Genitori e studenti in piazza: “Scuola in presenza”

MANTOVA  Anche questa domenica piazza Sordello ha ospitato gli esponenti del movimento nazionale “Scuola in presenza” e dell’associazione “Scuole aperte Mantova” che hanno manifestato pacificamente.
Cappelli a cono d’asino, per denunciare la dispersione scolastica, campanelle, a scandire gli intervalli che non si fanno più nelle classi, zaini e slogan dei bambini, a significare che soprattutto scolari e studenti chiedono una interruzione della Dad: questi gli oggetti-simbolo portati in piazza dai manifestanti perché il loro grido d’ aiuto rivolto alle autorità faccia capire che la chiusura degli istituti scolastici non incide nella riduzione del contagio o dell’indice pandemico, ma piuttosto mina l’equilibrio e la salute psico-fisica di tutti i giovani e giovanissimi.

“Noi Famiglie Invisibili”, rappresentati da un gruppo di famiglie del Bresciano, iniziano a parlare con il volto coperto da una maschera bianca perché «nessuno si è mai rivolto a noi come entità esistenti e reali; abbiamo l’impressione ci sia stato negato anche un diritto minimo di umanità».

Proseguono, con grande dignità e fermezza, nel perorare la loro causa: «Abbiamo accettato tutto, banchi a rotelle, ettolitri di soluzione igienizzante, riassegnazioni delle aule, mascherine a “pannolino”, finestre spalancate in pieno inverno per far circolare l’aria. Tutto questo non è servito a nulla; a distanza di un anno – dopo un susseguirsi di zone gialle, arancioni e rosse – abbiamo ancora le scuole chiuse. Non vogliamo più la Dad e, soprattutto, il gioco della “Strega Comanda i Colori” lasciamolo fare finalmente ai bambini!».

- **Esercizio A**
Riporta il passo dell'articolo sulla manifestazione per la scuola in presenza che si apre con le parole contenenti "Genitori e studenti" e si chiude con "giovani e giovanissimi.".
- **Esercizio B**
Secondo l'articolo sulla manifestazione per la scuola in presenza, che cosa intendevano denunciare i manifestanti con i cappelli a cono d'asino?

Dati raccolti

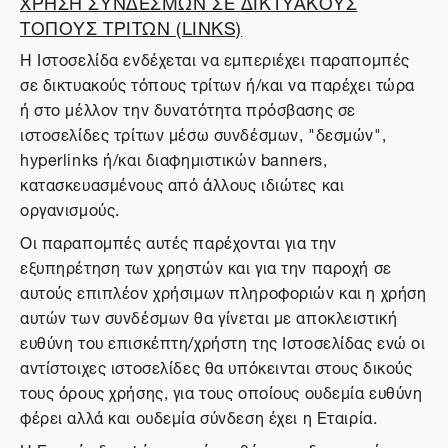
ΧΡΗΣΗ ΣΥΝΔΕΣΜΩΝ ΣΕ ΔΙΚΤΥΑΚΟΥΣ
ΤΟΠΟΥΣ ΤΡΙΤΩΝ (LINKS)
Η Ιστοσελίδα ενδέχεται να εμπεριέχει παραπομπές
σε δικτυακούς τόπους τρίτων ή/και να παρέχει τώρα
ή στο μέλλον την δυνατότητα πρόσβασης σε
ιστοσελίδες τρίτων μέσω συνδέσμων, "δεσμών",
hyperlinks ή/και διαφημιστικών banners,
κατασκευασμένους από άλλους ιδιώτες και
οργανισμούς.
Οι παραπομπές αυτές παρέχονται για την
εξυπηρέτηση των χρηστών και για την παροχή σε
αυτούς επιπλέον χρήσιμων πληροφοριών και η χρήση
αυτών των συνδέσμων θα γίνεται με αποκλειστική
ευθύνη του επισκέπτη/χρήστη της Ιστοσελίδας ενώ οι
αντίστοιχες ιστοσελίδες θα υπόκεινται στους δικούς
τους όρους χρήσης, για τους οποίους ουδεμία ευθύνη
φέρει αλλά και ουδεμία σύνδεση έχει η Εταιρία.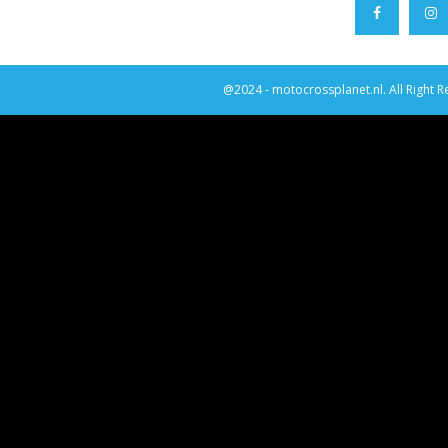
@2024 - motocrossplanet.nl. All Right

- **Soluzione A**
Genitori e studenti in piazza: “Scuola in presenza”

MANTOVA  Anche questa domenica piazza Sordello ha ospitato gli esponenti del movimento nazionale “Scuola in presenza” e dell’associazione “Scuole aperte Mantova” che hanno manifestato pacificamente.
Cappelli a cono d’asino, per denunciare la dispersione scolastica, campanelle, a scandire gli intervalli che non si fanno più nelle classi, zaini e slogan dei bambini, a significare che soprattutto scolari e studenti chiedono una interruzione della Dad: questi gli oggetti-simbolo portati in piazza dai manifestanti perché il loro grido d’ aiuto rivolto alle autorità faccia capire che la chiusura degli istituti scolastici non incide nella riduzione del contagio o dell’indice pandemico, ma piuttosto mina l’equilibrio e la salute psico-fisica di tutti i giovani e giovanissimi.

- **Soluzione B**
La dispersione scolastica.